Segment Start: Entries shown
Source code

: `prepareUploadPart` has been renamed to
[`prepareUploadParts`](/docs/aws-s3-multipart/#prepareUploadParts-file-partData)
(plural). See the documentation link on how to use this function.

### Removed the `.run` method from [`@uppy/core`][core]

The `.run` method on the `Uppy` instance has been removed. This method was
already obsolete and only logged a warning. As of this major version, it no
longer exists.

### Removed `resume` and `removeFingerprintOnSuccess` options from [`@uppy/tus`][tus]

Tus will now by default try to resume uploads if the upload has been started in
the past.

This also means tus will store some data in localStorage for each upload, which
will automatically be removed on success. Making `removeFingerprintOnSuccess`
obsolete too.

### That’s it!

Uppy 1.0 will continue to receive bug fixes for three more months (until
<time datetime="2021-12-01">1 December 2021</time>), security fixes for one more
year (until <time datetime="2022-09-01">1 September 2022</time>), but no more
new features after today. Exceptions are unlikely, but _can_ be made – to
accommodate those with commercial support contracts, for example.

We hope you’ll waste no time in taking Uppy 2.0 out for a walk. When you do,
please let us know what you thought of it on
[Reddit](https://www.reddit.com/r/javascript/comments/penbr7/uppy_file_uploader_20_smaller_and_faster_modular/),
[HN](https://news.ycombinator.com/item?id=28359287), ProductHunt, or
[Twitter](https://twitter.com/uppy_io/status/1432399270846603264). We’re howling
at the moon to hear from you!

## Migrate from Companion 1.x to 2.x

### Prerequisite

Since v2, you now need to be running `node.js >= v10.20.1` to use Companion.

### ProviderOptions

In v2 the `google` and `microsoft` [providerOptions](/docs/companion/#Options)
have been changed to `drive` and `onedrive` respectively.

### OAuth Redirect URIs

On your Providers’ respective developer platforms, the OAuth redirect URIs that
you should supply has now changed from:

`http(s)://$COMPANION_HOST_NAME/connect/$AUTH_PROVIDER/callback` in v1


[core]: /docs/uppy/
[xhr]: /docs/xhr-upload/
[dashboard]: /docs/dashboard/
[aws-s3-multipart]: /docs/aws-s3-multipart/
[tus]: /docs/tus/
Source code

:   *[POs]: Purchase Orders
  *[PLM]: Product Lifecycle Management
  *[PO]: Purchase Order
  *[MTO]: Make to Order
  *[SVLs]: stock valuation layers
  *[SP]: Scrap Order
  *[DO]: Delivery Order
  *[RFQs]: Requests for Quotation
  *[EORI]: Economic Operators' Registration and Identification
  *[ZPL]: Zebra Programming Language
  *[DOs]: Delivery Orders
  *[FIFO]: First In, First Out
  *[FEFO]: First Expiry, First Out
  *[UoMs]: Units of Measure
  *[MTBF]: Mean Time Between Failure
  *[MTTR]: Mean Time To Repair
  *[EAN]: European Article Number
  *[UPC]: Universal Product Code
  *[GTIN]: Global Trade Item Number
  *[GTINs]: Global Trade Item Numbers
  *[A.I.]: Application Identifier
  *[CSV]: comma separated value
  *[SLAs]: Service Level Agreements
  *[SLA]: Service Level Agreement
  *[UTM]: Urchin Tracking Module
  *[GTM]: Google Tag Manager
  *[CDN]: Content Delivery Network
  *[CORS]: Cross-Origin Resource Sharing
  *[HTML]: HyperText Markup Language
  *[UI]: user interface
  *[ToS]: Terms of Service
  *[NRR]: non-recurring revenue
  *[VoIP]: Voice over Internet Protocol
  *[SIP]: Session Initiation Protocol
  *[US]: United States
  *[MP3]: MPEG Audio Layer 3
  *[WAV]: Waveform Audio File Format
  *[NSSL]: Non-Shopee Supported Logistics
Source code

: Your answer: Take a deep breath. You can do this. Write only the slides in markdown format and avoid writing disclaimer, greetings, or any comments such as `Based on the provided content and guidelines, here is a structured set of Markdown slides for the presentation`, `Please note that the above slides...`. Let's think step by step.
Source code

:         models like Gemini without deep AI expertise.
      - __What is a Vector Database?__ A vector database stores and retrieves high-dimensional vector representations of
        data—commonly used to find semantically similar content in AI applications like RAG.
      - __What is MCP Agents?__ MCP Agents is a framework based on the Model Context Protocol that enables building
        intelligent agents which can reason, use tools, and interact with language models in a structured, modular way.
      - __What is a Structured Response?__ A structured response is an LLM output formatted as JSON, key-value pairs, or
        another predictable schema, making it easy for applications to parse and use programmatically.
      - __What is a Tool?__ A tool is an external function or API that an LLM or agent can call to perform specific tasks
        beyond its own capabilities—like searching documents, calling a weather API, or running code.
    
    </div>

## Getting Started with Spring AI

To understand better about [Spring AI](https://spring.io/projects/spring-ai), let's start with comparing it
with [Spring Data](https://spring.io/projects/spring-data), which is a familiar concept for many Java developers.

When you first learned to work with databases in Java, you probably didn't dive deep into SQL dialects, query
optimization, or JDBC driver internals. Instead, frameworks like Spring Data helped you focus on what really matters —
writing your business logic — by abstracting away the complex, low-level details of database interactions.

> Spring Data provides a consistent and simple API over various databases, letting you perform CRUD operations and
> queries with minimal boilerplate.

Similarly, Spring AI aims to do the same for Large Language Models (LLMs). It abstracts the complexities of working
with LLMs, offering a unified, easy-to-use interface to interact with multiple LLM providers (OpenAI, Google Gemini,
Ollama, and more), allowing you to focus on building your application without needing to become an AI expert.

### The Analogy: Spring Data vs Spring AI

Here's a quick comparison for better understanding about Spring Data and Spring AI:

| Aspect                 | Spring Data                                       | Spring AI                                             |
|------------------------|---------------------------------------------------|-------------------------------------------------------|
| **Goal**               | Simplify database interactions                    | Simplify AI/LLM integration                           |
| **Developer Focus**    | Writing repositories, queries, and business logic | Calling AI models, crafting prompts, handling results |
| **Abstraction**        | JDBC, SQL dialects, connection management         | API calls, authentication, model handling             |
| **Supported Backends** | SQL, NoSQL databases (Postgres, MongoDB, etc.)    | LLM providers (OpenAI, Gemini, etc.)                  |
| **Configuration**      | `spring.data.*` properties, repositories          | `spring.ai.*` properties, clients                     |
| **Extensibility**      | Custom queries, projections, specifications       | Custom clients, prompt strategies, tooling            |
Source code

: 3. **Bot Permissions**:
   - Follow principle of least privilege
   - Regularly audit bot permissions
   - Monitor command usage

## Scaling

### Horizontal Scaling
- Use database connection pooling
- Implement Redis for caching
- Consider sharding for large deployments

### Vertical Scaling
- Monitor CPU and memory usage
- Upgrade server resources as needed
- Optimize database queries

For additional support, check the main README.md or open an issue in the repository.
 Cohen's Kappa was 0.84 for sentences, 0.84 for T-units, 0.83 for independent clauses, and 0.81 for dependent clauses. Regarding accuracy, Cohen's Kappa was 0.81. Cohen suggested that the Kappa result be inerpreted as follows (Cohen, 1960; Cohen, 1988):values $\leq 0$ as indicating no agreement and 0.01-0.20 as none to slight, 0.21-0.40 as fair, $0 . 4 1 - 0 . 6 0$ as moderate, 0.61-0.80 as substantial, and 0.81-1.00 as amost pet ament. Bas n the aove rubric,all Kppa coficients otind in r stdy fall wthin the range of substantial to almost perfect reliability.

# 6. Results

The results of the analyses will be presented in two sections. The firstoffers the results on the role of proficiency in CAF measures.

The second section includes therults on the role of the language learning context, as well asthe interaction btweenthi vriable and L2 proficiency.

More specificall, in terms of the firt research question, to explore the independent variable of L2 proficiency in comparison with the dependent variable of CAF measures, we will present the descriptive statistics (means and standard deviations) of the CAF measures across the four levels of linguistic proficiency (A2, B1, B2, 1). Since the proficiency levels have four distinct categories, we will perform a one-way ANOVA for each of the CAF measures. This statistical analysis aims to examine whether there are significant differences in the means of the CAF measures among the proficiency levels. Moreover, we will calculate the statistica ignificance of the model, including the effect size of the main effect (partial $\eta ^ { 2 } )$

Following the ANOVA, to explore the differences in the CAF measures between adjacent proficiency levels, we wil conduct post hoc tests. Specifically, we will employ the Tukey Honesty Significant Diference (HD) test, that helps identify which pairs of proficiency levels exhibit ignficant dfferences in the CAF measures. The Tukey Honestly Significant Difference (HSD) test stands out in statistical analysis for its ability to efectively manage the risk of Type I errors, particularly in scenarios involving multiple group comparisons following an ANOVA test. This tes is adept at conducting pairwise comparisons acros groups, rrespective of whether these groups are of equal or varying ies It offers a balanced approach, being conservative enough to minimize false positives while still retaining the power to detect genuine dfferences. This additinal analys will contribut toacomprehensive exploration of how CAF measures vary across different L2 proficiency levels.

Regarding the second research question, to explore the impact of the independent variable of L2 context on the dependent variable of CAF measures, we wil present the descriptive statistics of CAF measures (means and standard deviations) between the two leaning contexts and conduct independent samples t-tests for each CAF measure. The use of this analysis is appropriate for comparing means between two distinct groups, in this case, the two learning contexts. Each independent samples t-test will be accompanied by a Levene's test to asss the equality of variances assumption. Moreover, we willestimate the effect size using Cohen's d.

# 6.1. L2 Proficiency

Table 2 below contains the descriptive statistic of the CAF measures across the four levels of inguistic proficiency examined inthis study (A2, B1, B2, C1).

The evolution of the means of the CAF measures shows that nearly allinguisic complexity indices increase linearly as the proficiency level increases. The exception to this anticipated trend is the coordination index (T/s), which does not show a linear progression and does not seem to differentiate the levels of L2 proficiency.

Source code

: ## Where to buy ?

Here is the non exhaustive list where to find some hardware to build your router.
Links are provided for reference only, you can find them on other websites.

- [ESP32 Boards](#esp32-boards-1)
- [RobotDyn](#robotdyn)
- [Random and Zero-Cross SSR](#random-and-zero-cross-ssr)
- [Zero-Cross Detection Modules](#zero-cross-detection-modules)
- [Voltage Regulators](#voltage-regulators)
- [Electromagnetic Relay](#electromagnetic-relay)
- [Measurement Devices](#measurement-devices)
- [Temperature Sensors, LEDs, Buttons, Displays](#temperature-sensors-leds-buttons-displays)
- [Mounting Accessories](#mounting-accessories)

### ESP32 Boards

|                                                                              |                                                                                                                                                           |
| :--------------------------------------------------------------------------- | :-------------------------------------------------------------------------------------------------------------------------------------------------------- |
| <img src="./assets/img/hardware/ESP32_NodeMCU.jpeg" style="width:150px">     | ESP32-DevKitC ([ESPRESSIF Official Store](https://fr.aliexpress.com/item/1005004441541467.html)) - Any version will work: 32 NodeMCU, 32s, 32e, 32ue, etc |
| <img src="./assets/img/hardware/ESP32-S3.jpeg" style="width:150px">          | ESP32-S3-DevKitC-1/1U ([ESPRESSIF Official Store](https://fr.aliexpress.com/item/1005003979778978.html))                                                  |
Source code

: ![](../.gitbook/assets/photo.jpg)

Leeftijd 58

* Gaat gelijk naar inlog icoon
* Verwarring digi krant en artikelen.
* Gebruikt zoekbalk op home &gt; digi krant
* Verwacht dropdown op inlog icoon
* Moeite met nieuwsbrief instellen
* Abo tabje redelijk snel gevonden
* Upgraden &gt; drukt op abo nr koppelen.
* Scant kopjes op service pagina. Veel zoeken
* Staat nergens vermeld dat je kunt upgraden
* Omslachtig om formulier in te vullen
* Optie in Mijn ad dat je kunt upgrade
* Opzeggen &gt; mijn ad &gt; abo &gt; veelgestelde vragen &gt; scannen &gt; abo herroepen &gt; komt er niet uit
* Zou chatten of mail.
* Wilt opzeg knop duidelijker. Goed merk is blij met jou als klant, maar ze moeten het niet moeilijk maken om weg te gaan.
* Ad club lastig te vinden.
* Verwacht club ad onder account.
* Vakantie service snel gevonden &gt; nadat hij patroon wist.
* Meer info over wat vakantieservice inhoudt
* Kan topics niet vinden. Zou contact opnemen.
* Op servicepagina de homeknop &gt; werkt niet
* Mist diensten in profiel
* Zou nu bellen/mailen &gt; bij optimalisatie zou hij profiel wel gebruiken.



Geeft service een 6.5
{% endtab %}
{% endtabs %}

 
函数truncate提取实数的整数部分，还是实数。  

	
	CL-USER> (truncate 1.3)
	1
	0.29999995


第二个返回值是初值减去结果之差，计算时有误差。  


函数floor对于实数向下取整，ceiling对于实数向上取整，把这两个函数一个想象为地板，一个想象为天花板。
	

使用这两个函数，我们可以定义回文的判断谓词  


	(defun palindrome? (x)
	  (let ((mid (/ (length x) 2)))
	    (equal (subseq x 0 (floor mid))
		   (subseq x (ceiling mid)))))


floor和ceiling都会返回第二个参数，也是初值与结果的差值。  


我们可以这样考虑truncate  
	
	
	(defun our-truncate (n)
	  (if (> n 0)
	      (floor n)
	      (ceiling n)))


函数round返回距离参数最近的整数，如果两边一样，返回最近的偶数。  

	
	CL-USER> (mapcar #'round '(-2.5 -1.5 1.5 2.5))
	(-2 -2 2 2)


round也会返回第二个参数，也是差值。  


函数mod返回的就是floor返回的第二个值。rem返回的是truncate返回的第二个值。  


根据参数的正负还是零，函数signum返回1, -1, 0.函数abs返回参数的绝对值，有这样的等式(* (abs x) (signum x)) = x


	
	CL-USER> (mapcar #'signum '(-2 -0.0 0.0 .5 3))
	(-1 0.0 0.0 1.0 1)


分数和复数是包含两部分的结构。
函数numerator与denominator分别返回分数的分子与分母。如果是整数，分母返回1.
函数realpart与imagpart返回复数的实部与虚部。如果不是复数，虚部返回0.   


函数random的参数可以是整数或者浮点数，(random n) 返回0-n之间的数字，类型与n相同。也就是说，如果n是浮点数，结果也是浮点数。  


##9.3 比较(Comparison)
Segment End: Entries shown
- [Task to carry out] Take the entries above and copy them exactly from the first line through the line with "accommodate those with"; leave out every line after it.

- [Completed task]
Source code

: `prepareUploadPart` has been renamed to
[`prepareUploadParts`](/docs/aws-s3-multipart/#prepareUploadParts-file-partData)
(plural). See the documentation link on how to use this function.

### Removed the `.run` method from [`@uppy/core`][core]

The `.run` method on the `Uppy` instance has been removed. This method was
already obsolete and only logged a warning. As of this major version, it no
longer exists.

### Removed `resume` and `removeFingerprintOnSuccess` options from [`@uppy/tus`][tus]

Tus will now by default try to resume uploads if the upload has been started in
the past.

This also means tus will store some data in localStorage for each upload, which
will automatically be removed on success. Making `removeFingerprintOnSuccess`
obsolete too.

### That’s it!

Uppy 1.0 will continue to receive bug fixes for three more months (until
<time datetime="2021-12-01">1 December 2021</time>), security fixes for one more
year (until <time datetime="2022-09-01">1 September 2022</time>), but no more
new features after today. Exceptions are unlikely, but _can_ be made – to
accommodate those with commercial support contracts, for example.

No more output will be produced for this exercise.